• Excerpted passage
# My first MALTESE PUPPIES



## martyna (Apr 19, 2011)

Hello,
I am so happy to say that 25th of July at my home were born 6 maltese puppies! They are FCI/AKC. My Lilou is a really good mother, I am so proud of her. We have 2 girls and 4 boys :w00t:

Their pedigree and some photos:









I love them so much, hope you will like them )


----------



## shellbeme (Mar 1, 2011)

Wow, congress on the beautiful babies  I am not use to seeing so many pups in a litter of maltese. They are adorable.


----------



## Snuggle's Mom (Jan 3, 2008)

Wow again from me too since I never saw so many little Puppies from a Maltese Mommy!!! Congratulations and we will be looking forward to seeing more pictures of all of them. How much did they weigh??? They sure are so sweet!!


----------



## Madison's Mom (Dec 26, 2007)

They are gorgeous - I'm in love!

Congratulations!


----------



## shellbeme (Mar 1, 2011)

LOL I meant congrats not congress, stupid spell correct....


----------



## martyna (Apr 19, 2011)

Thank you so much for nice words about my babies 

They were 110-150g while born, it is 3.88oz-5.29oz if I checked it well. Their mother isnt big for european maltese but her belly was really very big


----------



## Sylie (Apr 4, 2011)

They are beautiful like tiny angels. Looking at the pictures made me feel all warm and mushy inside.

That picture of your Lilly on your siggy is delightful.


----------



## S&LP'S Mommy (Feb 20, 2011)

soo sweet looking!


----------



## TLR (Nov 13, 2011)

Aww so sweet...what a big litter. Congratulations!


----------



## Furbabies mom (Jul 25, 2011)

Oh so beautiful! Tiny little innocent beings, I love them.


----------



## lmillette (Apr 23, 2012)

Congrats!! They are so precious!! I just love the pictures of your Lily too!!


----------



## CheriS (Aug 19, 2010)

Oh, how incredibly beautiful!!


----------



## martyna (Apr 19, 2011)

Thank you so much for all nice comments  I am going to keep a girl. Two of them opened eyes today. I will put here photos :w00t:


----------



## Lacie's Mom (Oct 11, 2006)

I'm so happy for you. Congratulations. They are beautiful.


----------



## martyna (Apr 19, 2011)

There I want to share some pics of her 2,5weeks old babies :hearter:


girls





boys 1,2





boys 3,4


----------



## romeo&juliet (Jun 23, 2011)

OMG they are precious :wub::wub::wub::wub::wub::wub::wub::wub::wub:


----------



## lovemyfluffs (Mar 10, 2012)

They are all so adorable. I wish I could kiss them all. Way to cute.


----------



## Summergirl73 (Sep 18, 2011)

They are so beautiful! Can't ya just smell the puppy breath  .

• Data extract
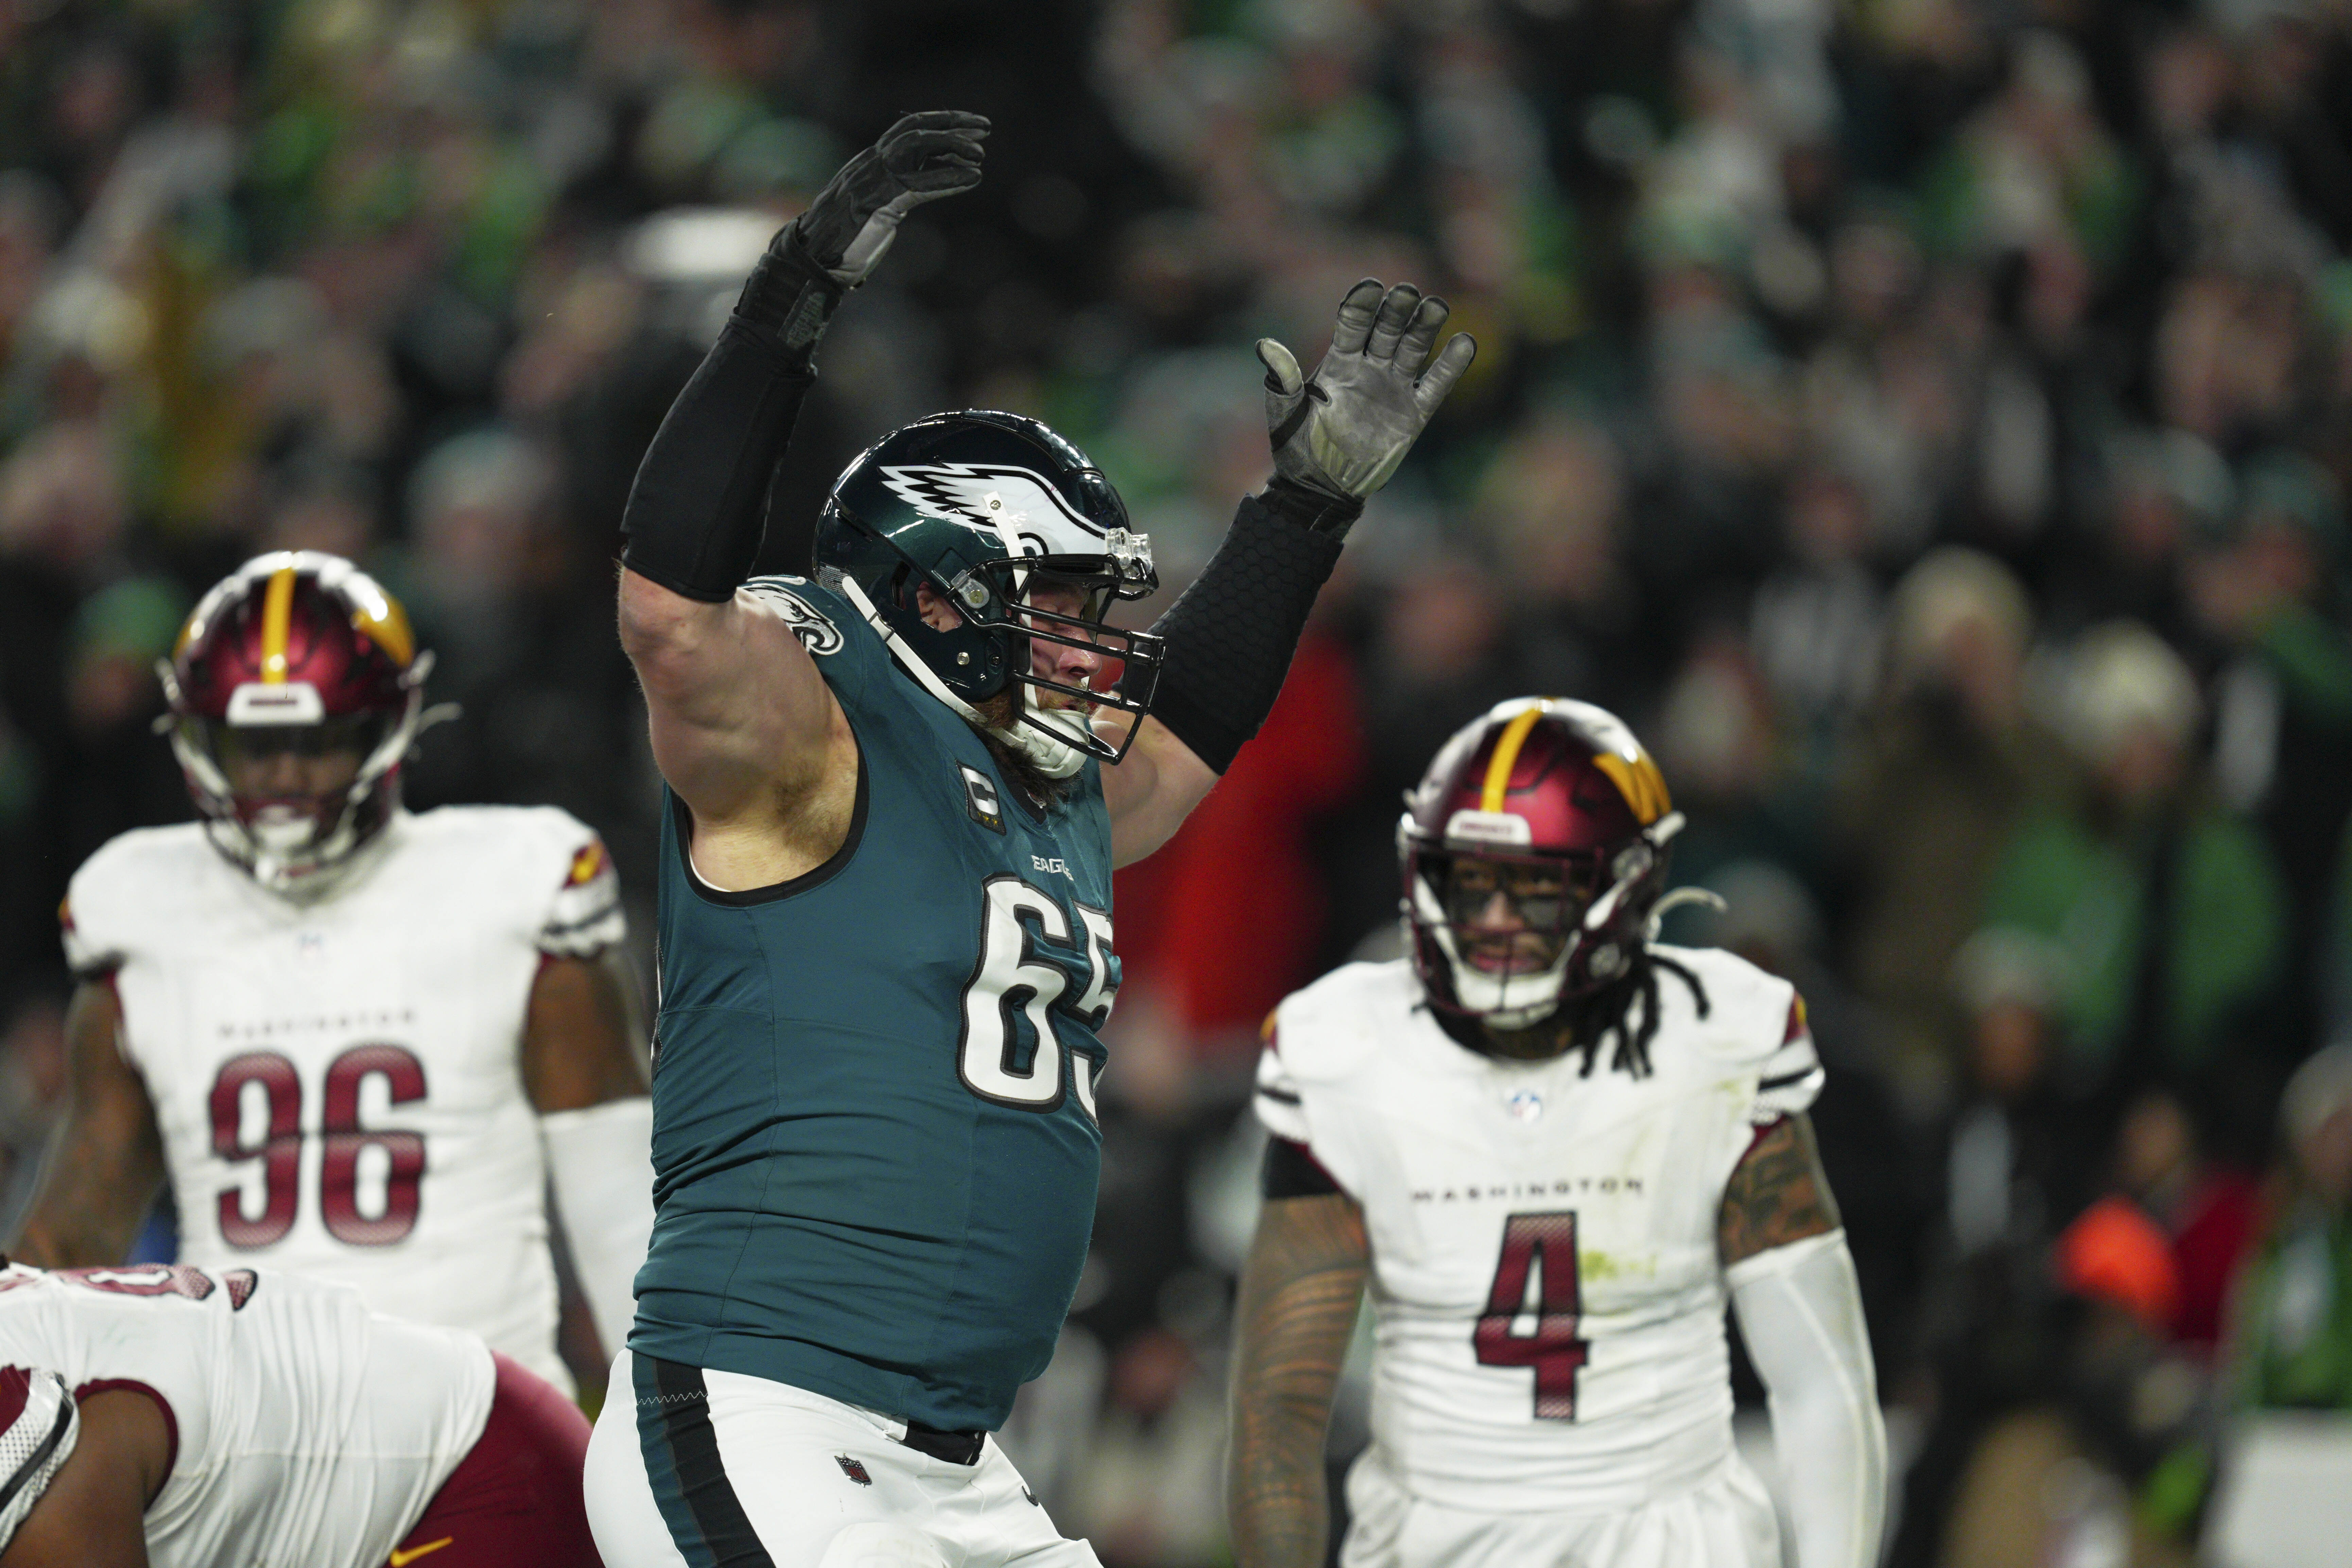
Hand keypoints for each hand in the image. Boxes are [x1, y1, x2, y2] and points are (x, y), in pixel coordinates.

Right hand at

• Exercise set
**1)** In the forum thread about the new Maltese puppies, how many of the puppies are girls and how many are boys?
**2)** Write the next posts in the forum thread about the new Maltese puppies, picking up after the last one shown.

• Answers by task
**1)** Two girls and four boys.

**2)**
----------



## maggieh (Dec 16, 2007)

They are oh so precious!!!


----------



## Madison's Mom (Dec 26, 2007)

They are just beautiful!!!


----------



## TLR (Nov 13, 2011)

Cuteness overload!!!


----------



## MalteseJane (Nov 21, 2004)

:wub::wub::wub:


----------



## Snuggle's Mom (Jan 3, 2008)

Thanks for sharing...they are all just too cute for words. How is the "proud" Mommy doing with them???


----------



## martyna (Apr 19, 2011)

Thank you sooooooooo much for nice words  I am so proud of "my" babies and their mom  She's really great! Today I took some pics so i want to share them with you 















































I decided to keep a girl and a boy, so handsome boys are still looking for their homes


----------



## ElleB (Sep 17, 2012)

Thanks for sharing! They are soooo precious!!!!


----------



## Furbabies mom (Jul 25, 2011)

How precious. I love the first picture.


----------



## sassy's mommy (Aug 29, 2005)

WOW! That is a big litter of malts. Happy that all went well for you and your mommy malt. The pups are adorable.........


----------



## socalyte (Nov 15, 2010)

Oh those are some sweet babies! Their little faces are to die for! Thanks for sharing the pictures!


----------



## PrinceMickey (Jun 20, 2011)

Wow! They are so beautiful


----------



## Matilda's mommy (Jun 1, 2005)

mommy is going to be sooooooo busy:blink: whenever I see a little puppy I think of how much love they will bring to some blessed family. Your babies are just precious:wub:


----------



## theboyz (Jan 10, 2007)

Marty, I saw a picture of you with Ch Magicstar Enrico. Beautiful!! I see you are a junior handler and doing very well. Congratulations.
Was wondering, are you going to show the Maltese also, and with the other breeds that you have how did you decide on the Maltese breed?

Marsha


----------



## Just A Girl (Oct 13, 2012)

:wubh these little puppies are so cute I could just die!:wub:

sooo precious!!


----------



## martyna (Apr 19, 2011)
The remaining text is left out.